«Djatâyou et moi, jadis tombés sous le pouvoir de la mort, nous fîmes une gageure, en face des anachorètes, sur la cime du Vindhya, et nous mîmes pour enjeu le royaume des vautours. L'objet du pari, nous sommes-nous dit, c'est de suivre le soleil depuis l'orient jusqu'à l'occident! À ces mots, de nous lancer dans les routes du vent, et voici que les différentes surfaces de la terre se déroulent sous nos yeux.

«Suivant le chemin du soleil, nous allions une extrême vitesse, regardant le spectacle qui s'étalait en bas. La terre, je me rappelle, ornée d'un jeune et frais gazon, semblait alors un champ de lotus par ses montagnes, plantées sur toute la surface.

«Les fleuves apparaissaient à nos yeux comme des sillons tracés par la charrue.

«Enfin, une violente fatigue, une chaleur dévorante, la plus extrême langueur, une fièvre délirante pèsent à la fois sur nous et la crainte agite nos cœurs.

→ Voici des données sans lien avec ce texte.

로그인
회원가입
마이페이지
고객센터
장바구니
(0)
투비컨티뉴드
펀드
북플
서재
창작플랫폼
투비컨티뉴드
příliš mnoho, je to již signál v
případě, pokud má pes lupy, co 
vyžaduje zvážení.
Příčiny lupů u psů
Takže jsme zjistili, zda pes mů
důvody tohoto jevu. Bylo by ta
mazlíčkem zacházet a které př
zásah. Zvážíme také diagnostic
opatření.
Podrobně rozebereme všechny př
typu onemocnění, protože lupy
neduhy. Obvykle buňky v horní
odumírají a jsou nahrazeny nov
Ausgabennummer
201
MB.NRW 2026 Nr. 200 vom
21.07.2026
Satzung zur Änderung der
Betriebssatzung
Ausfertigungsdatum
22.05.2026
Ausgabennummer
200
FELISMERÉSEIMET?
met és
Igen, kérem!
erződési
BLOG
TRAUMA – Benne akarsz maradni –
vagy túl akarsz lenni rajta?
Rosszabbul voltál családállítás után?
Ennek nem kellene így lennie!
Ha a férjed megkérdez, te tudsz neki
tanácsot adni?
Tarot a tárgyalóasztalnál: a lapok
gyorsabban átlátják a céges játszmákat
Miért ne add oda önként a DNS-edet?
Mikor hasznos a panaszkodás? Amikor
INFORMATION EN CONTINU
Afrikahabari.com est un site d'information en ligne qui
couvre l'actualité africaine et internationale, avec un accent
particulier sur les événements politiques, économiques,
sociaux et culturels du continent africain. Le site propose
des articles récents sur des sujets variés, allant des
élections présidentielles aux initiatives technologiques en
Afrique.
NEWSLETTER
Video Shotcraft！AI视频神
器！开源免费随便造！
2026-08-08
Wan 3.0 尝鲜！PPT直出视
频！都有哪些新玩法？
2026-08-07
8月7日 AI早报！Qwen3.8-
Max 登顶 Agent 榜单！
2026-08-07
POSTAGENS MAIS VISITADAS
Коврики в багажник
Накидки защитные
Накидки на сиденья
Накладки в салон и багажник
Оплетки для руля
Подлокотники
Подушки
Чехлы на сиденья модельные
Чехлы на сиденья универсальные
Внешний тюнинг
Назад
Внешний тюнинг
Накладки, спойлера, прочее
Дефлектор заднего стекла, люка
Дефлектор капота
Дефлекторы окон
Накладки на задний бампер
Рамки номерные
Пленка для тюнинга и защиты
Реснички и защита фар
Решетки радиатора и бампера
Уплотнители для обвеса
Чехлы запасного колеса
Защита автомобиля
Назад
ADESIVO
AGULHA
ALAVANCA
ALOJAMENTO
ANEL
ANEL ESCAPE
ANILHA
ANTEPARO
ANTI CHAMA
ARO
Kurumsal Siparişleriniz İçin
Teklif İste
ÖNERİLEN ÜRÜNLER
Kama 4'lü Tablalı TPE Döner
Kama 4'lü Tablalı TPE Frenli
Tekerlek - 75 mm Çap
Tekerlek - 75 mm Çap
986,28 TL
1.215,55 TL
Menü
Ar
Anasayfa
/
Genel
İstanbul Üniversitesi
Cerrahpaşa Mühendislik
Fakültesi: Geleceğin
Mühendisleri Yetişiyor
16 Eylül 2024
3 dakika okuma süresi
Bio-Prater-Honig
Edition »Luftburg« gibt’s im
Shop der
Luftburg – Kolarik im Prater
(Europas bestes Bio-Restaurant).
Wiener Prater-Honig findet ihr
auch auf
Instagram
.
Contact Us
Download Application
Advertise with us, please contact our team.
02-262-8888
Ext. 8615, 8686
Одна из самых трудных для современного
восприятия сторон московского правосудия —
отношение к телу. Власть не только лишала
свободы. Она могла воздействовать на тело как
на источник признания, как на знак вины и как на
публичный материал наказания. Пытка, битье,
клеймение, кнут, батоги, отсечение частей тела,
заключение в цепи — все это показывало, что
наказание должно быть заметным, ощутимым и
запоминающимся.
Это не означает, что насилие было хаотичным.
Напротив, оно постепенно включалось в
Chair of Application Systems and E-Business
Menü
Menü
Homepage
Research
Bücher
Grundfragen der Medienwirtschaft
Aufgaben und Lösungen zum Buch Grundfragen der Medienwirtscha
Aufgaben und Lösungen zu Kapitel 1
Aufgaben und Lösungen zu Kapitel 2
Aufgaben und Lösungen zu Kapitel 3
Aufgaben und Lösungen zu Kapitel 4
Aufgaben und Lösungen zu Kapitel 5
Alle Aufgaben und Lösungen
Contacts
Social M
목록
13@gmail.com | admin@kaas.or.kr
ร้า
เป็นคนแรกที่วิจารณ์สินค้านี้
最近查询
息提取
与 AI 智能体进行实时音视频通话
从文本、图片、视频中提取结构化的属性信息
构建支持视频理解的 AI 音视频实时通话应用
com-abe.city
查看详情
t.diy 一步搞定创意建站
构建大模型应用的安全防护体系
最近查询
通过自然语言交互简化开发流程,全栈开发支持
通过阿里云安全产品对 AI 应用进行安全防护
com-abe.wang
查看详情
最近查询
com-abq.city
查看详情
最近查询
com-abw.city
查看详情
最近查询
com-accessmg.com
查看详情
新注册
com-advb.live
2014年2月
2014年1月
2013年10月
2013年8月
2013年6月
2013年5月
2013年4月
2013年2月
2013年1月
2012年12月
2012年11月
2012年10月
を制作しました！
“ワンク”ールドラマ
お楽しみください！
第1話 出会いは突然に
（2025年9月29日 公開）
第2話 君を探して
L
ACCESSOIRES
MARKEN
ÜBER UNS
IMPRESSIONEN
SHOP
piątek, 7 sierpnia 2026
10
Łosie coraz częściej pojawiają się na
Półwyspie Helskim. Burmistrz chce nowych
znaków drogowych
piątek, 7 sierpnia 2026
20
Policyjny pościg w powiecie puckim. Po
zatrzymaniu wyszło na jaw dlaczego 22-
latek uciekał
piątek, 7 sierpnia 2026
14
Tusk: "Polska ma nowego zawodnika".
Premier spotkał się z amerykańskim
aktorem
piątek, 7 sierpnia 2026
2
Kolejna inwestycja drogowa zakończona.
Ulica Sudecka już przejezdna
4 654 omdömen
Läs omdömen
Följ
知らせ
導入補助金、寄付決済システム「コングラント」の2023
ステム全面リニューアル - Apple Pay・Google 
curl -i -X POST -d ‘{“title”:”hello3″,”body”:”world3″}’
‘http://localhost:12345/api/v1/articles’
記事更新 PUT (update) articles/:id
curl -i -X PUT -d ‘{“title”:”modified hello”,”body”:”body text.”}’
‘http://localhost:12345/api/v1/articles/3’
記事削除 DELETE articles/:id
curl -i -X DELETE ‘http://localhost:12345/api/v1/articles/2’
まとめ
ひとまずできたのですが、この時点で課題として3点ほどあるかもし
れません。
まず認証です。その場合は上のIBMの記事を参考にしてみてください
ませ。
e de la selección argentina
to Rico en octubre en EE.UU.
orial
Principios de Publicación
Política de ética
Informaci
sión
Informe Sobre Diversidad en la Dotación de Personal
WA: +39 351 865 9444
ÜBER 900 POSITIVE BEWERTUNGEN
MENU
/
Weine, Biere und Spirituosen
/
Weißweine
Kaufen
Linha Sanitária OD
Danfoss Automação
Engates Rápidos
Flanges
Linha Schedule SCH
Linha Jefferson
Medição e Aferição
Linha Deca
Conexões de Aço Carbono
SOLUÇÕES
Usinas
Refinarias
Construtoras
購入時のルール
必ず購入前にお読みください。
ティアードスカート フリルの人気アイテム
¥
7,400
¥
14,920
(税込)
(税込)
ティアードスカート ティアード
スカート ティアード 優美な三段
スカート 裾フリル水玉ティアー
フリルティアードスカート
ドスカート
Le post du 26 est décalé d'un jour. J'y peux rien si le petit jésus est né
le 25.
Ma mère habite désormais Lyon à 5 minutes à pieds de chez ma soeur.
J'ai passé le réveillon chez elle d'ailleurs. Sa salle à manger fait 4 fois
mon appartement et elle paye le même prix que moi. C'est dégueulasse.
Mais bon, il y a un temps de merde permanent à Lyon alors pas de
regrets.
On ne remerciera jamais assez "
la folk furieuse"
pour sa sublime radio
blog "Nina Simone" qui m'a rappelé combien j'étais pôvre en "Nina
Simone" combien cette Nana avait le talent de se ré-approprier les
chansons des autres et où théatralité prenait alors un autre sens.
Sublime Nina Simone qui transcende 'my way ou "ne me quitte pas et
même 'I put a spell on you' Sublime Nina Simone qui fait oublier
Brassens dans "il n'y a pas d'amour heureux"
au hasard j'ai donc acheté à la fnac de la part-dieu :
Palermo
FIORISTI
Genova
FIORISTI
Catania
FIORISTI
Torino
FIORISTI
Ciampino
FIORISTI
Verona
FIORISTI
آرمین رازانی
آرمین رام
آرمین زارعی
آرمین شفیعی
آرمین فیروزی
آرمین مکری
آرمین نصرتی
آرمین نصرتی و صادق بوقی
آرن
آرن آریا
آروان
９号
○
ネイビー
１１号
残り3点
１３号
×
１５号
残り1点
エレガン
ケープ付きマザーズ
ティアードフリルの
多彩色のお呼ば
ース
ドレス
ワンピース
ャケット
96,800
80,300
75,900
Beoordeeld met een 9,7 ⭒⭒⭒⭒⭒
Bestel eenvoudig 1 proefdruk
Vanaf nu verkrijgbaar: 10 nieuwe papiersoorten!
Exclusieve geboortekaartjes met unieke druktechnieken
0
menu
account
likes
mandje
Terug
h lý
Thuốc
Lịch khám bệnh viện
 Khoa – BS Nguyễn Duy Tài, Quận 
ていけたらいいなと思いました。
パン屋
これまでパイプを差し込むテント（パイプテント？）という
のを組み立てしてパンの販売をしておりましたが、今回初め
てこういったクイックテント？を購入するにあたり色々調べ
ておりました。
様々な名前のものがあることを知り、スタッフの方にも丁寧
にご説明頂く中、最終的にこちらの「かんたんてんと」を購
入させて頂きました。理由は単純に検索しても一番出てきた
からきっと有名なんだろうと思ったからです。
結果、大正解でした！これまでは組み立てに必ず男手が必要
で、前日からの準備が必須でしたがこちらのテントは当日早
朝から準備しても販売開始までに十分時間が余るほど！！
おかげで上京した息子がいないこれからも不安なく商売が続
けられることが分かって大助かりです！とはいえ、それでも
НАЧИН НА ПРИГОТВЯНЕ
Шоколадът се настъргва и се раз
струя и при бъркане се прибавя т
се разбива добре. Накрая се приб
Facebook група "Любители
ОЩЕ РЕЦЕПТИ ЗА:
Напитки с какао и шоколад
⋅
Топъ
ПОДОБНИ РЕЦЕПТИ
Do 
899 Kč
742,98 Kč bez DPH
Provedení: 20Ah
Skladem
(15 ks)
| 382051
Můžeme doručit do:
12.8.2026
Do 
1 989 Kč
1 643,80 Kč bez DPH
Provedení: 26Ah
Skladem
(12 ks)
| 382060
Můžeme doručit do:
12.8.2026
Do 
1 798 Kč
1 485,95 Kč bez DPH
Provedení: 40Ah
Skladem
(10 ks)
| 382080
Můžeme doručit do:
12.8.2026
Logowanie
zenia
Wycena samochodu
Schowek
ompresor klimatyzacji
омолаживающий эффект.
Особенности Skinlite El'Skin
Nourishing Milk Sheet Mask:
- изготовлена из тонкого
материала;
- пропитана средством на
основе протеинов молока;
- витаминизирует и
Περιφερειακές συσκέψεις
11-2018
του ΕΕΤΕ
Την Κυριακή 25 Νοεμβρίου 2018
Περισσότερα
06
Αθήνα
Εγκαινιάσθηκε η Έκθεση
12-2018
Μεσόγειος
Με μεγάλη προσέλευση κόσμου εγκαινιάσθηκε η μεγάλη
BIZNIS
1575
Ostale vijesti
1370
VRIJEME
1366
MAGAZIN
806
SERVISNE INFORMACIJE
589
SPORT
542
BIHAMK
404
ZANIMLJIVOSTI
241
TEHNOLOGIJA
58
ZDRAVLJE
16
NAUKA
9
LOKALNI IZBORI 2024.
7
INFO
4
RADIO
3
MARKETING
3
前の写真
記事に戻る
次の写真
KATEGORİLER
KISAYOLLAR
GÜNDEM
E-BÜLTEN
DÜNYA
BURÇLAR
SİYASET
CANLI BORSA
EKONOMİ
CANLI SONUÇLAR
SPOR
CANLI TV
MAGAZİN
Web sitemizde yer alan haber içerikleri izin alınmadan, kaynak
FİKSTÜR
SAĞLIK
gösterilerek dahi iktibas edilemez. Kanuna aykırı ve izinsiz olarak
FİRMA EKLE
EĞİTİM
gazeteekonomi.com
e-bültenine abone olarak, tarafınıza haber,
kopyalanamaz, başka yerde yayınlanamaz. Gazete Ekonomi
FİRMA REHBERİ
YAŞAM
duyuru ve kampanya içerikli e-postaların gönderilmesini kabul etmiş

«En effet, on ne distinguait plus aucun des points cardinaux: tout n'était qu'un foyer rempli par les flammes du soleil, comme si le feu consumait l'univers dans l'époque fatale où se termine un youga. Le soleil, tout rouge, n'est plus qu'une masse de feu au milieu du ciel, et l'on discerne avec peine son vaste corps dans l'incendie général. L'astre du jour, que j'observais dans le ciel avec de grands efforts, me parut d'une ampleur égale à celle de la terre.

«Mais soudain voici que Djatâyou, ne s'inquiétant plus de me disputer la victoire, se laisse tomber, la face tournée vers la terre; et moi, à la vue de sa chute, je me précipitai en bas du ciel rapidement. J'étendis sur lui mes ailes comme un abri, et Djatâyou ne fut pas brûlé; mais le soleil fit sur moi un hideux ravage, et je tombai, précipité des routes du vent. Je tombai sur le Vindhya, mes ailes brûlées, mon âme frappée de stupeur, et Djatâyou, comme je l'ai ouï dire, tomba dans le Djanasthâna. S'il ne m'était resté quelque chose du mérite acquis par mes bonnes œuvres, j'eusse été plongé dans la mer; ou j'eusse trouvé la mort, soit au milieu des airs, soit sur les âpres sommets de la montagne.

«Privé de mon royaume, séparé de mon frère, dépouillé de mes ailes, désarmé de ma vigueur, j'ai tous les motifs pour désirer la mort. Je veux me précipiter du faîte de la montagne! À quoi bon maintenant la vie pour un oiseau qui n'a plus d'ailes, qui ne peut marcher sans un aide, qui est devenu semblable au morceau de bois ou tel que la motte de terre?»

«Après que j'eus parlé ainsi, en pleurant et dans une vive douleur, au plus vertueux des anachorètes, je versai des larmes, qui ruisselèrent de mes yeux, comme une rivière descend de la montagne. À la vue de ces pleurs, qui baignaient mon visage, le grand saint, touché de compassion, réfléchit un moment et sa révérence me tint ce langage: «D'autres ailes, souverain des oiseaux, te reviendront un jour, et tu dois recouvrer avec elles ta puissance de vision, ta plénitude de vie, ton intelligence, ton courage et ta force. Au temps passé, j'ai ouï dire que tu aurais à faire une grande œuvre; je l'ai même déjà vue par les yeux de ma pénitence: apprends donc ceci, qui est la vérité.

«Il est un monarque, issu d'Iskshwâkou et nommé Daçaratha: il aura un fils d'une splendeur éclatante, appelé Râma. Ce prince d'un héroïsme infaillible, obéissant à l'ordre de son père dans une chose inutile à raconter, s'en ira dans les forêts, accompagné de son épouse et de son frère. Un roi de tous les Rakshasas, qui a nom Râvana, invulnérable aux Démons et même aux Dieux, lui ravira son épouse dans le Djanasthâna.

«Des singes, messagers de Râma, viendront ici dans la recherche de sa royale épouse: je te confie le soin de leur indiquer en quel pays ils doivent trouver la fille du roi Djanaka.